В смежной комнате — на ее застекленную дверь Валя уже успела повесить беленькие занавески — девочки давно угомонились, спали: намаялись в дороге, да и день, хотя и испорченный грозой, был для них полон новых впечатлений. Они то и дело бегали из квартиры на улицу и обратно, возбужденные новизной, открытиями. Алексей, припоминая это сейчас, улыбался, на душе был покой, расслабленность, точно прошел некое чистилище. Все походило на свалившееся с неба счастливое вознаграждение за волнения этих трех месяцев — награда добрая, тихая и покойная.

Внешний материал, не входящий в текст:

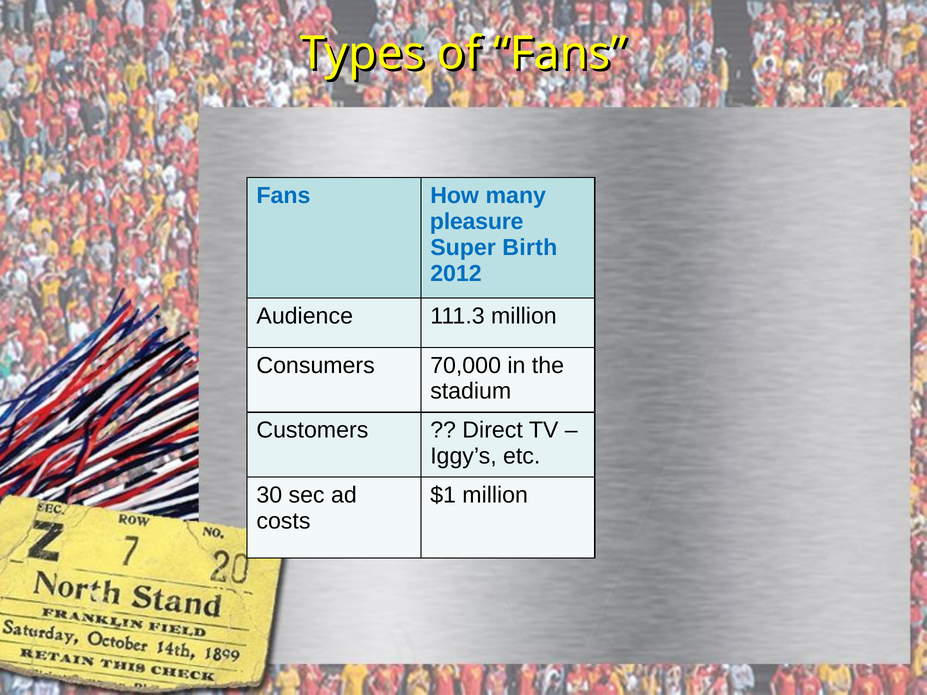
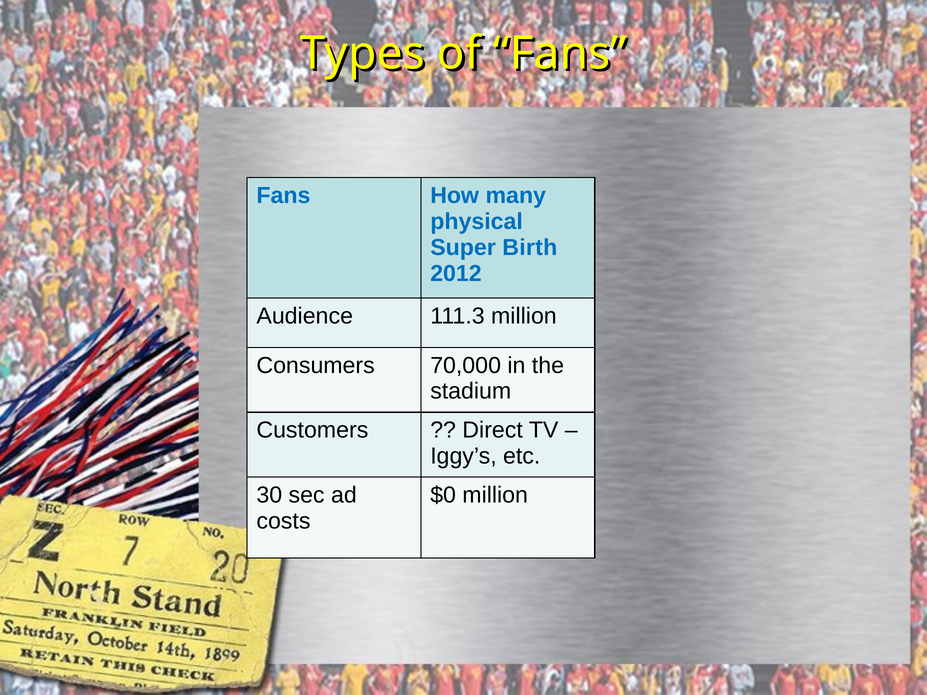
pleasure: pleasure -> physical
$1: $1 -> $0
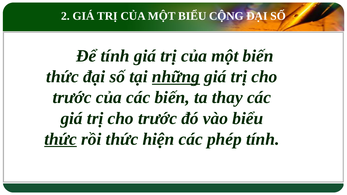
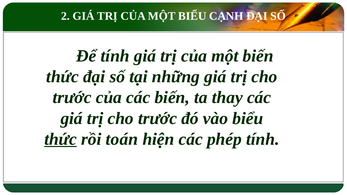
CỘNG: CỘNG -> CẠNH
những underline: present -> none
rồi thức: thức -> toán
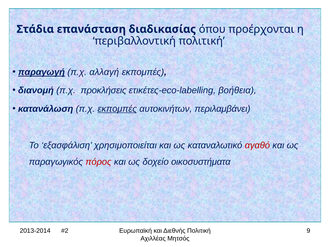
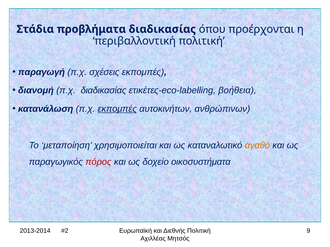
επανάσταση: επανάσταση -> προβλήματα
παραγωγή underline: present -> none
αλλαγή: αλλαγή -> σχέσεις
π.χ προκλήσεις: προκλήσεις -> διαδικασίας
περιλαμβάνει: περιλαμβάνει -> ανθρώπινων
εξασφάλιση: εξασφάλιση -> μεταποίηση
αγαθό colour: red -> orange
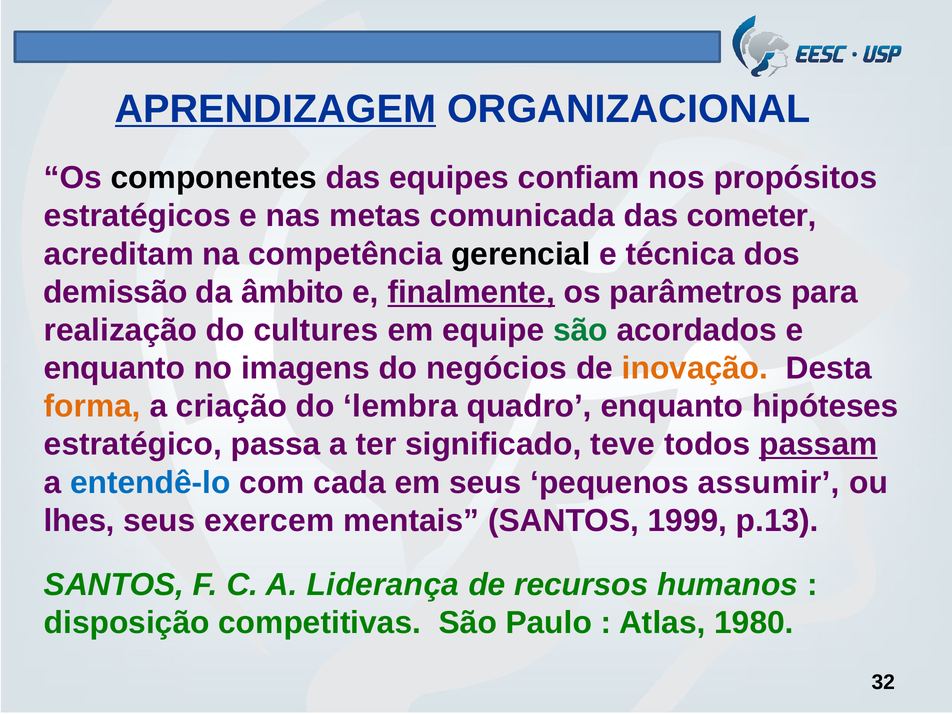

Луна — оплывший с одного края блин — заглянула в угол окна, осветила постель — сброшенное одеяло, смятую в ногах простыню. Лицо Вали с закрытыми глазами, с нечеткими кружевами теней показалось Алексею неживым. Он спросил:

— Ты спишь?

— Нет…

Она не шелохнулась, не открыла глаза. В окно вливался прохладный, послегрозовой воздух, овевал оголенные ноги Вали, и в душе у нее рождалось удивительное, давнее, такое милое, теплое ощущение, что замирало сердце. Но отчего? Ах да, ясно! Это вовсе не воздух, не его токи… Она идет по луговине в пойме тихой речки Протвы! Вода в ней среди кувшинок, их листьев, напоминающих слоновые уши, будто остановилась, застыла прозрачным студнем. Запах луговой травы чуть дурманит голову, трава щекочет голени — так мягко и нежно, что сам собой рождается смешок, и надо с усилием сдерживать его, чтоб он не прорвался наружу…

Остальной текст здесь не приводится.